- THE PROBLEM -
In the forum posts about the film, what is the name of the book that the recommended PBS series comes from?

- QUOTED PASSAGE -
-*-*-

The lack of understanding on the part of the region - or the misplaced emphasis - is very much a read on a mindset.

RainDog

(28,784 posts)
3. Yes
Sun Mar 2, 2014, 07:26 PM
Mar 2014

It is a powerful, powerful film. It can make you cry.

The cinematography is stunning. I can't really say too much about it - it's best to see it. It shows how normalized it was to treat others as subhuman for no reason other than a cultural system.

If you've never seen the series, I would also recommend a PBS series from a book called Slavery By Another Name - it talks about the way the law was used to subvert emancipation after slavery. At one moment, a woman talks about her ancestor who, the family story went, was a self-made man, blahblabhblah - when the reality was he conspired with the local law enforcement to arrest innocent black men and put them to work on chain gangs.

Until American reckons with the reality that its wealth has been built on the backs of slaves, especially, and a working class, in general - we'll continue to have right wing arguments about taxes and inheritance, etc. etc. etc., and idiots like Paul Ryan held up as "intelligent" regressives.

Jefferson23

(30,099 posts)
4. If it is not released again after the Oscar's I'll need to rent it..but would prefer
Sun Mar 2, 2014, 08:45 PM
Mar 2014

to see it in a theater. If I recall correctly, the director spoke about the balance he felt was
necessary to depict the brutality..enough to be an honest portrayal but not so much as to
paralyze the audience.

I agree, the mindset of the Paul Ryan's in today's politics is our battle.

-*-*-

- DATA PROVIDED -
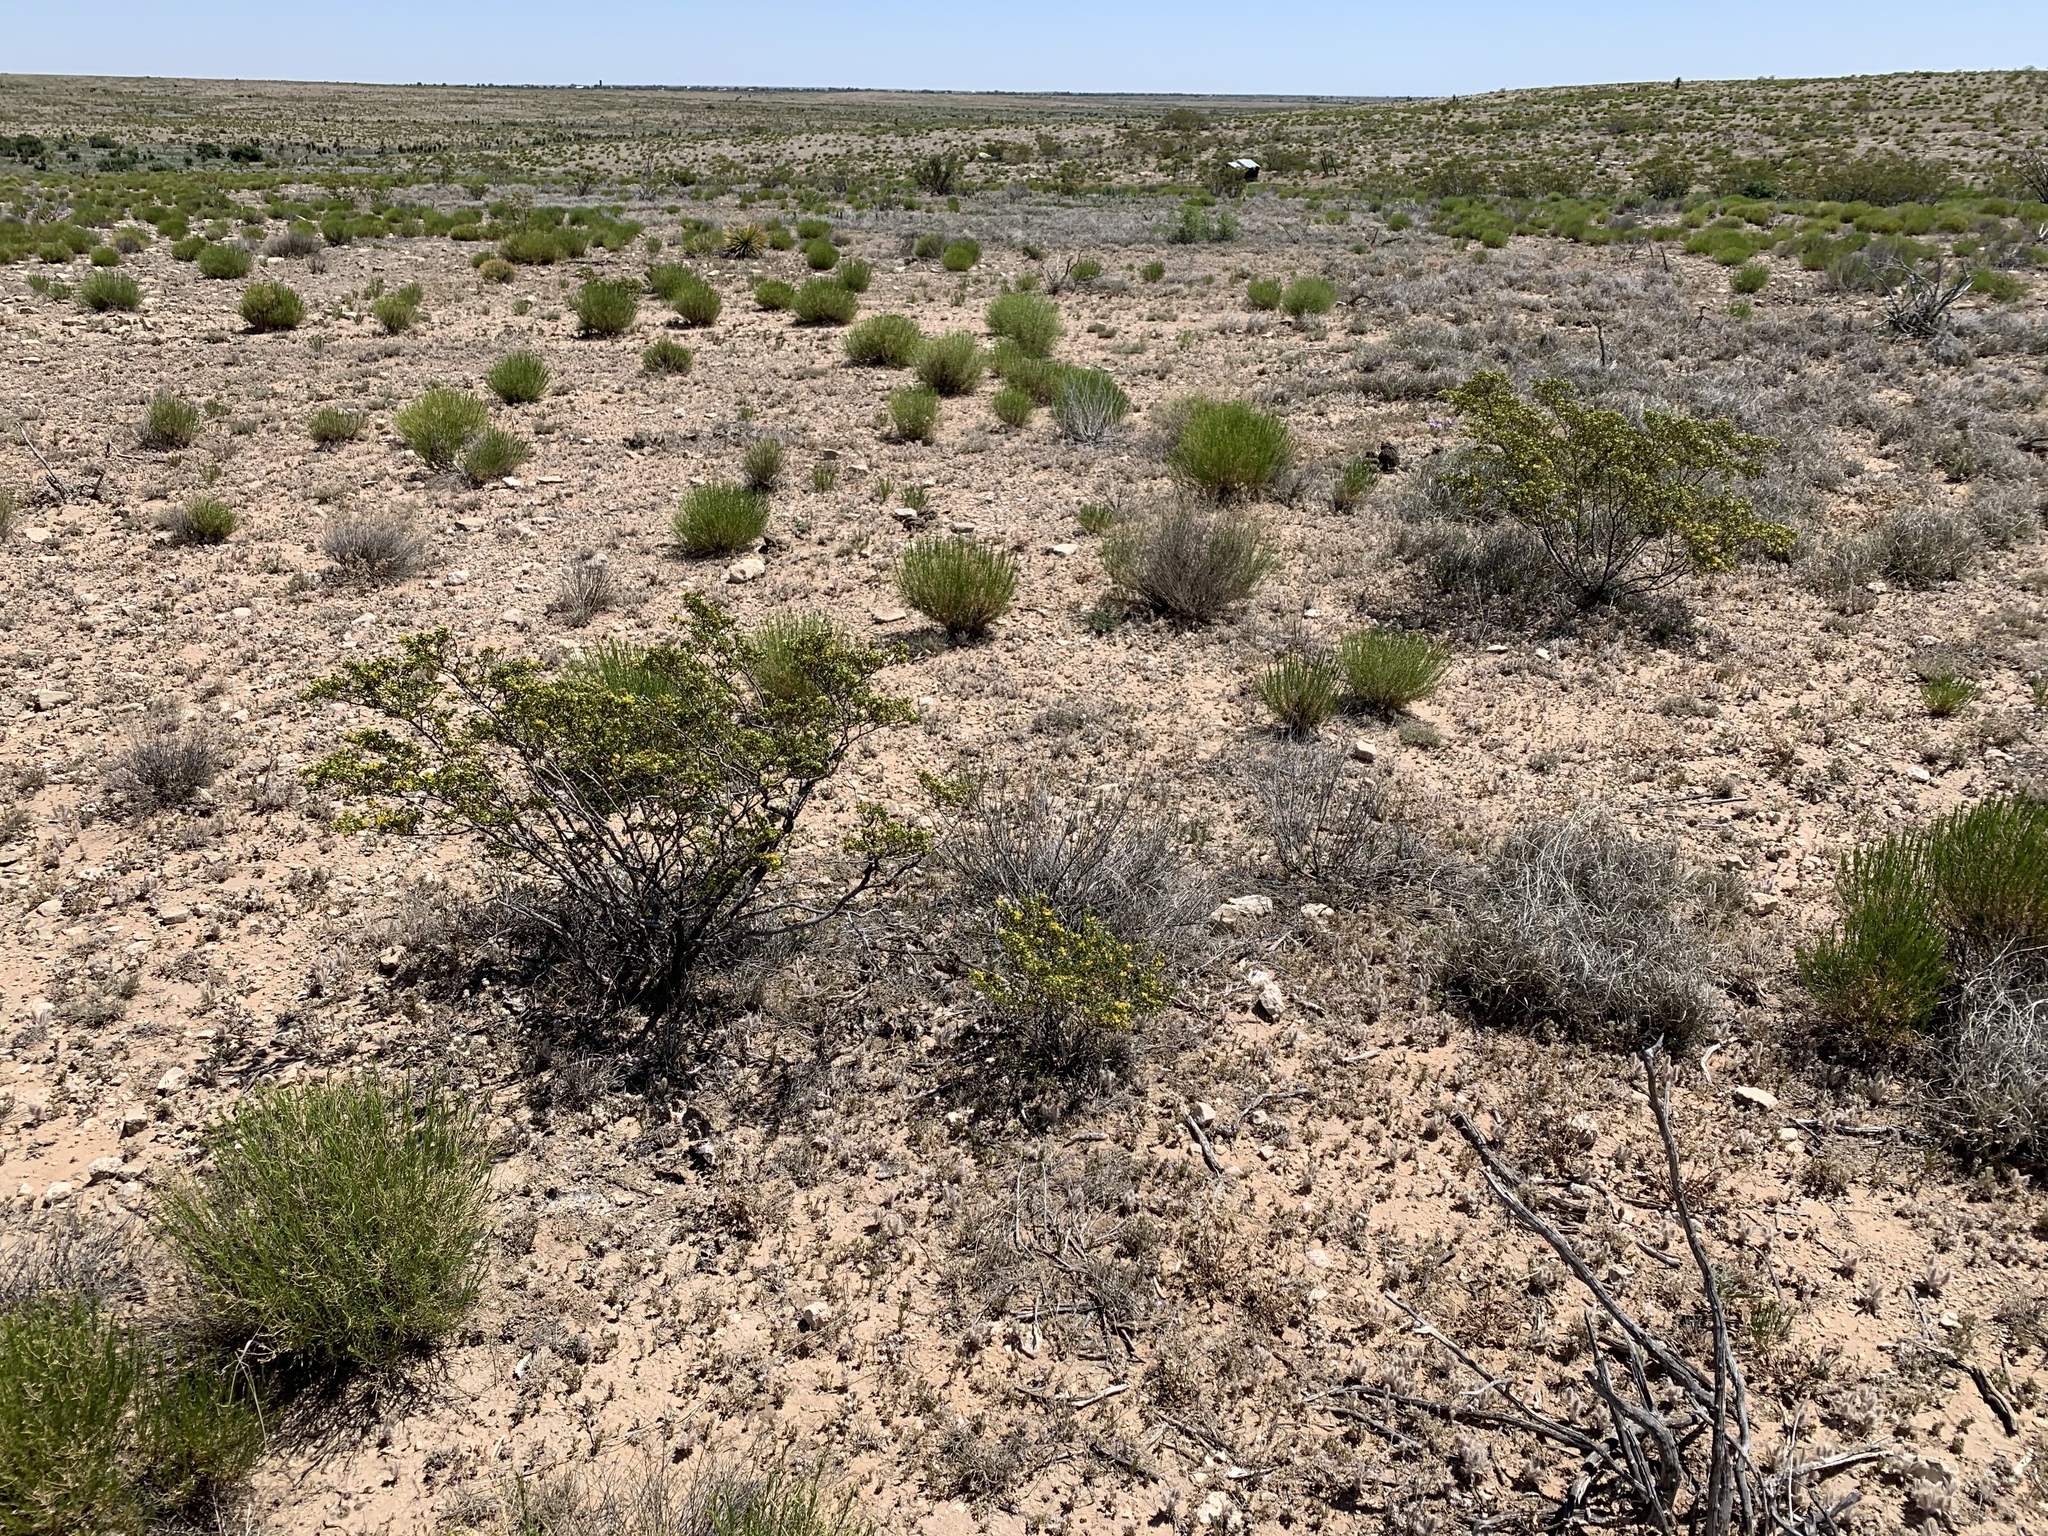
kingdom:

-*-*-

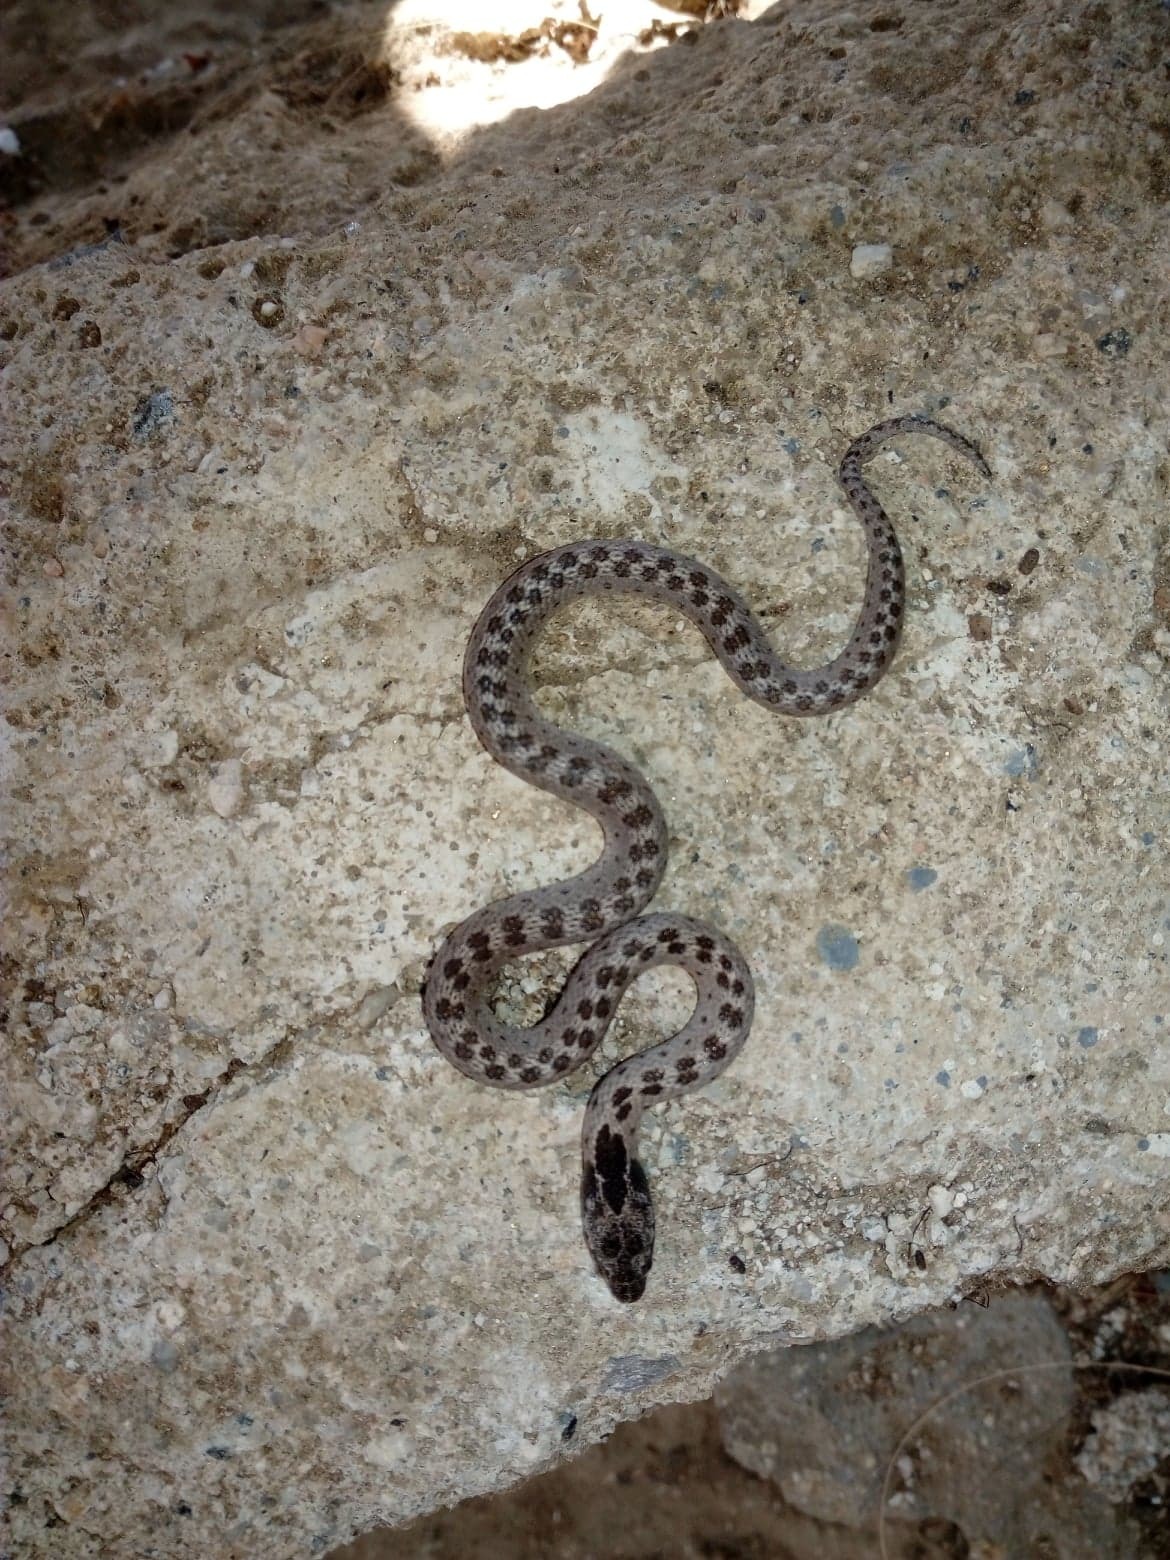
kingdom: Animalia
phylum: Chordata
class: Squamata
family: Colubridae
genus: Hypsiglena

-*-*-

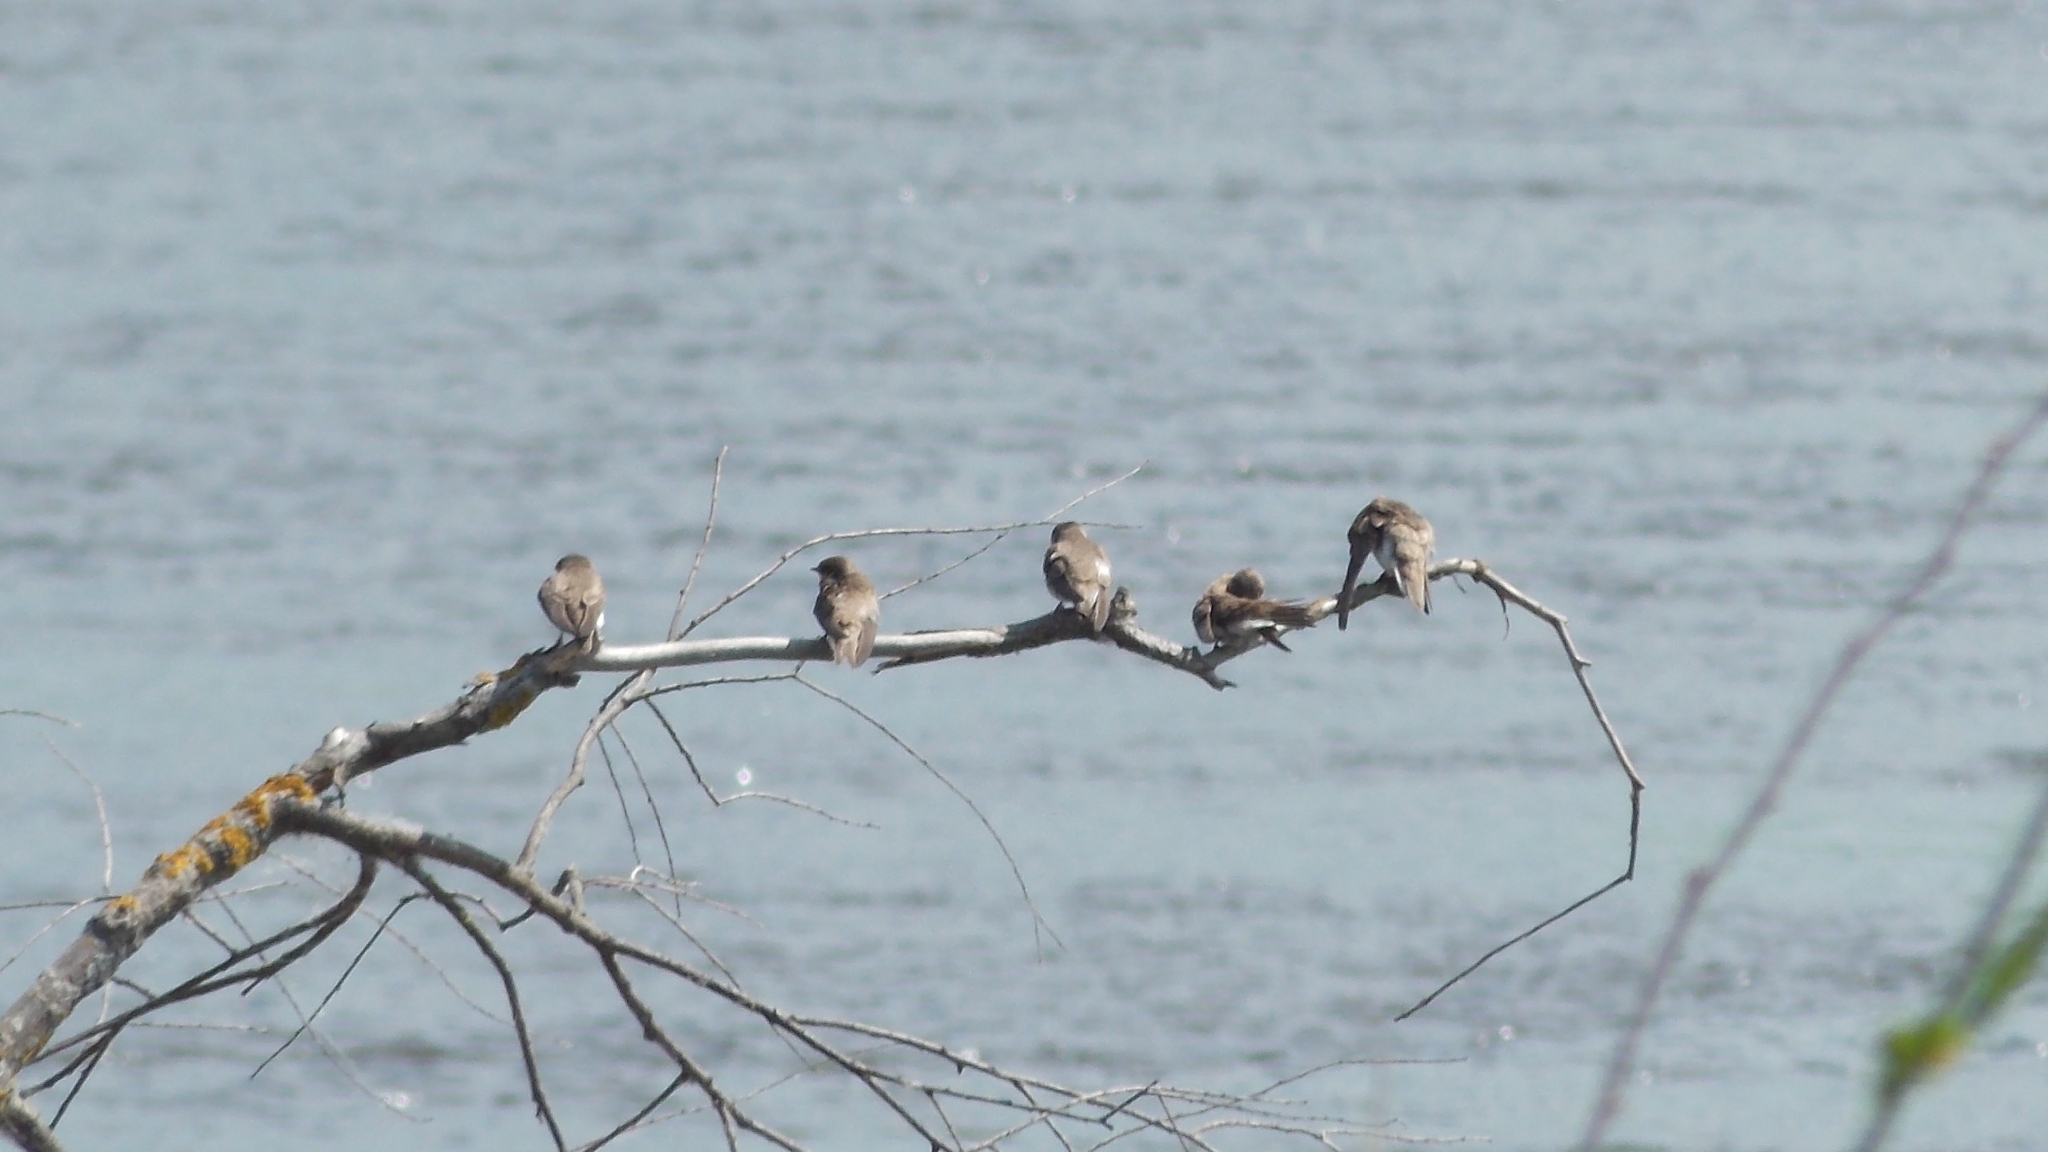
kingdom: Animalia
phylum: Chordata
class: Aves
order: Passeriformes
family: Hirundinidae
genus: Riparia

-*-*-

- FINAL RESULT -
Slavery By Another Name